More to that, Chinese bitcoin exchanges have begun to request an excessive amount of personal and financial information from bitcoin traders who are simply purchasing the digital currency through regulated trading platforms. Local sources including CNLedger revealed that exchanges including Huobi started to demand face-to-face interviews, submission of bank documents, proof of funds, proof of identity and other documents.
BTCC serves millions of users in China, along with Huobi and OKCoin. The company told its clients on March 24:
“In compliance with anti-money laundering (AML) policies, BTCChina has completed an upgraded know-your-customer (KYC) identity verification system. The new KYC system requires four pieces of identity information, including Full Name, National ID Number, Bank Card Number and Mobile Phone Number.”
However, regardless of the three exchanges’ recent overhaul of their KYC systems, the three platforms will likely have to add changes to their systems after the release of the People’s Bank of China’s newly drafted bitcoin trading regulations.
The important aspect to consider about China’s current bitcoin trading ecosystem and exchange market is that the demand toward bitcoin is continuously increasing even with suspension of withdrawal and strict AML policies.

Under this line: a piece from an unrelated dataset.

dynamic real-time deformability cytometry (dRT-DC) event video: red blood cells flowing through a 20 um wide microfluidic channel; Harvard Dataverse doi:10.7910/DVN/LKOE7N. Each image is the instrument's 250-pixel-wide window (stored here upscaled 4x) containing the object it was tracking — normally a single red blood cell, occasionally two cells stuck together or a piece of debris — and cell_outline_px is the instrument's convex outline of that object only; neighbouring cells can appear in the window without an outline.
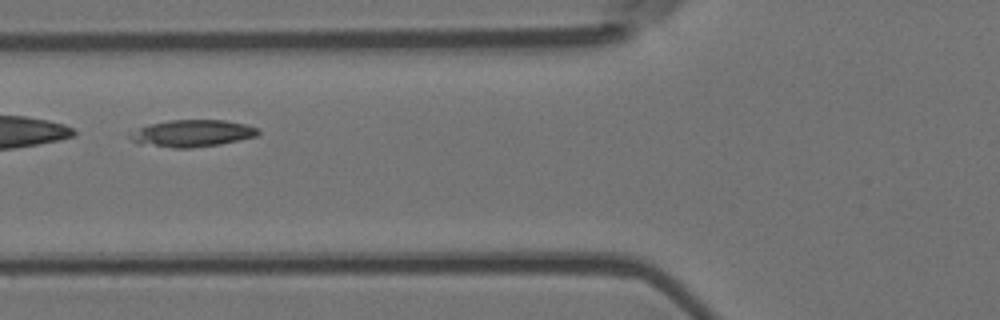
{"species": "Egyptian fruit bat (a non-hibernating species)", "species_latin": "Rousettus aegyptiacus", "temperature_condition": "room temperature", "stored_images_in_passage": 5, "camera_frame_rate_fps": 3000, "um_per_image_px": 0.085, "animal": {"sex": "female"}, "frame": {"image": 1, "passage_image": 2, "time_ms": 0.333, "image_size_px": [1000, 320], "cell_outline_px": [[260, 132], [256, 136], [220, 144], [192, 148], [172, 148], [136, 144], [128, 136], [128, 132], [152, 124], [168, 120], [224, 120], [244, 124], [260, 128]], "centroid_in_image_um": [16.3, 11.34], "position_along_channel_um": 109.5, "area_um2": 20.23}}
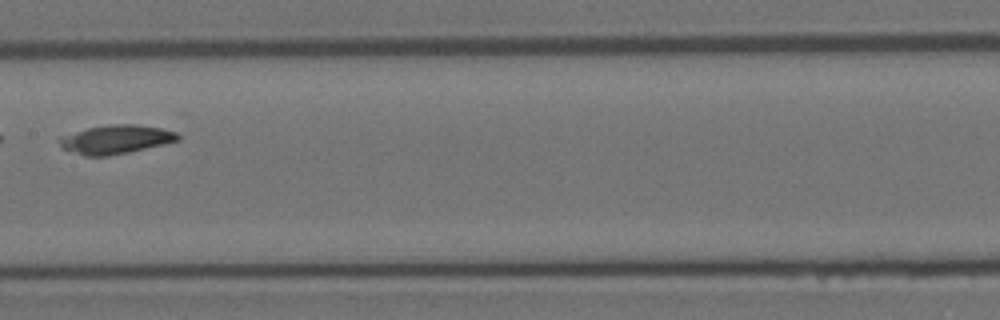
{"frame": {"image": 2, "passage_image": 4, "time_ms": 1.0, "image_size_px": [1000, 320], "cell_outline_px": [[180, 140], [164, 144], [128, 152], [108, 156], [84, 156], [60, 148], [60, 136], [88, 128], [108, 124], [136, 124], [160, 128], [176, 132], [180, 136]], "centroid_in_image_um": [9.83, 11.85], "position_along_channel_um": 197.6, "area_um2": 19.83}}
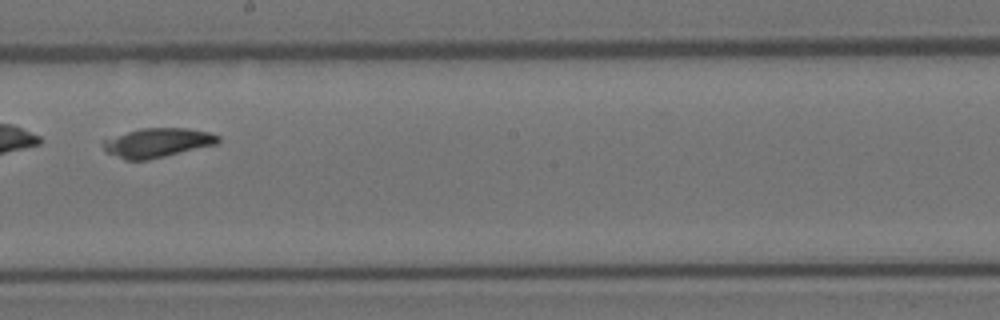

That means, traders aren’t necessarily purchasing bitcoin to avoid capital controls and move funds outside of China. Traders are purchasing bitcoin as mid to long-term investment, with the intent of holding onto the funds.
Therefore, if withdrawals are enabled and new regulatory frameworks are implemented, bitcoin demand in China will likely surge and bitcoin price listed by the Chinese bitcoin exchange market is likely to increase. Since late 2016, the Chinese bitcoin exchange market has portrayed a value of bitcoin that is substantially lower than that of other major bitcoin exchange markets.
If the Chinese market stabilizes, it could act as another catalyst for bitcoin price surge and could trigger yet another upward trend for bitcoin.